Follow this recipe to make tender, flavorful Swedish meatballs (Köttbullar) served with a rich cream sauce and traditional lingonberry jam.

Ingredients

Scale
  • 1 lb ground beef
  • 1 lb ground pork
  • 1 small yellow onion, finely minced
  • 1/2 cup plain breadcrumbs
  • 1/2 cup heavy cream
  • 1 large egg, lightly beaten
  • 1 teaspoon salt
  • 1/2 teaspoon ground allspice
  • 1/4 teaspoon ground nutmeg
  • 1/4 teaspoon black pepper
  • 2 tablespoons butter, for frying
  • 1 tablespoon vegetable oil, for frying
  • For the Gravy: 2 tablespoons butter
  • 2 tablespoons all-purpose flour
  • 2 cups beef broth
  • 1/2 cup heavy cream
  • 1 teaspoon soy sauce or browning sauce
  • Salt and pepper to taste
  • For Serving: Lingonberry jam and boiled or mashed potatoes

Instructions

  1. In a small bowl, combine the breadcrumbs and heavy cream.
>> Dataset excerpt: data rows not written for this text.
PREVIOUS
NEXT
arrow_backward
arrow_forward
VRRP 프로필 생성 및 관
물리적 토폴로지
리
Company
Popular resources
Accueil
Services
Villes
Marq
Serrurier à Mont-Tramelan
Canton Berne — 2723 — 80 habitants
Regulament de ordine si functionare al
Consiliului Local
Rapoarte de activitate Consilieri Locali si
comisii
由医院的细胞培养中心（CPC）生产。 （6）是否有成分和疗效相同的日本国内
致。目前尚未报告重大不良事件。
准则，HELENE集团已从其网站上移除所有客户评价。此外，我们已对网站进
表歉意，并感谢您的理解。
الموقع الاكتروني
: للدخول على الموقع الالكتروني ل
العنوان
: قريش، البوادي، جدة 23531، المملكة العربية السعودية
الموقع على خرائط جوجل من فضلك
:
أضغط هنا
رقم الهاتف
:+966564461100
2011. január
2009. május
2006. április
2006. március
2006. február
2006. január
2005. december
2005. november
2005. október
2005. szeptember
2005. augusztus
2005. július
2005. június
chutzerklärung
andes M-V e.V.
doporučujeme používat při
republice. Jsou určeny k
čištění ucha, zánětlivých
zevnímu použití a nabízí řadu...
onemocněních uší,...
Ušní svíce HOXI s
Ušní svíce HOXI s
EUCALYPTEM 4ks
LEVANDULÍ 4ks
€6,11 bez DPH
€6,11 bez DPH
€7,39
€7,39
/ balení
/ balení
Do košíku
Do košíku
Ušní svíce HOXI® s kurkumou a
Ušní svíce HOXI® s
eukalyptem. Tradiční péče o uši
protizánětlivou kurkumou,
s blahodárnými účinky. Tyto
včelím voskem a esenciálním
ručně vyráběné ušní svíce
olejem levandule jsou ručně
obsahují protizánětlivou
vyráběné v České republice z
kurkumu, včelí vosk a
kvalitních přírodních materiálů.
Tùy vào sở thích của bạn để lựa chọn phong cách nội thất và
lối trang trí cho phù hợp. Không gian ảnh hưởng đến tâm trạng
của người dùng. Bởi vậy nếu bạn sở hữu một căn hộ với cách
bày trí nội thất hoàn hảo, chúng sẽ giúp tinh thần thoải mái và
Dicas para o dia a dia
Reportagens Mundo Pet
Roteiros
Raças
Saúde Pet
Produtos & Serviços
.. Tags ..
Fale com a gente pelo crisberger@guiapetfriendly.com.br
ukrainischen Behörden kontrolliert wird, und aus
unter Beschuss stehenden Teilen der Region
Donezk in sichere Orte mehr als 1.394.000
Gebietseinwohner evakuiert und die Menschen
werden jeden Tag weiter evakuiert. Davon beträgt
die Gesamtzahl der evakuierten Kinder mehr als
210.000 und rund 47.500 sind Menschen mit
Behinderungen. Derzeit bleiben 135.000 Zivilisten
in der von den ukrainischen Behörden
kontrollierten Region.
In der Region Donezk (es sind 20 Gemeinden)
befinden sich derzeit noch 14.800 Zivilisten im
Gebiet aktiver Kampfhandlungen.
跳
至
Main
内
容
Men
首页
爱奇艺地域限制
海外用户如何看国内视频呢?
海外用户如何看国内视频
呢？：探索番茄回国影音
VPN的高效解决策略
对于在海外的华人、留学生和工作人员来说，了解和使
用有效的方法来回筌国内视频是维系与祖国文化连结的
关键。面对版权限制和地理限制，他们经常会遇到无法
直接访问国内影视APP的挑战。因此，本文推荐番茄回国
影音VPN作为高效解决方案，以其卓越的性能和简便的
Let stand for 5 minutes until the cream is absorbed.
  2. In a large bowl, combine the ground beef, ground pork, minced onion, soaked breadcrumbs mixture, egg, salt, allspice, nutmeg, and pepper. Mix gently with your hands until just combined; do not overmix.
  3. Roll the mixture into small balls, about 1 inch in diameter. You should have about 40-50 meatballs.
  4. Heat the butter and oil in a large skillet over medium heat. Working in batches if necessary, brown the meatballs on all sides until cooked through, about 6-8 minutes total. Remove the meatballs and set them aside. Drain off excess fat, leaving about 2 tablespoons in the skillet.
  5. To make the gravy, add 2 tablespoons of butter to the skillet. Whisk in the flour and cook for 1 minute, stirring constantly.
  6. Gradually whisk in the beef broth until smooth. Bring the mixture to a simmer and cook until the gravy thickens slightly, about 3-5 minutes.
  7. Stir in the heavy cream and soy sauce. Season with salt and pepper to taste.
  8. Return the cooked meatballs to the gravy. Simmer gently for 5 minutes to heat them through.
  9. Serve the Swedish meatballs immediately with the gravy, a side of lingonberry jam, and potatoes.

Notes

  • For the most tender meatballs, chill the meat mixture for 30 minutes before rolling and cooking.
  • If you cannot find lingonberry jam, use cranberry sauce as a close substitute.
  • To ensure even cooking, use a meat thermometer; the internal temperature should reach 160°F (71°C).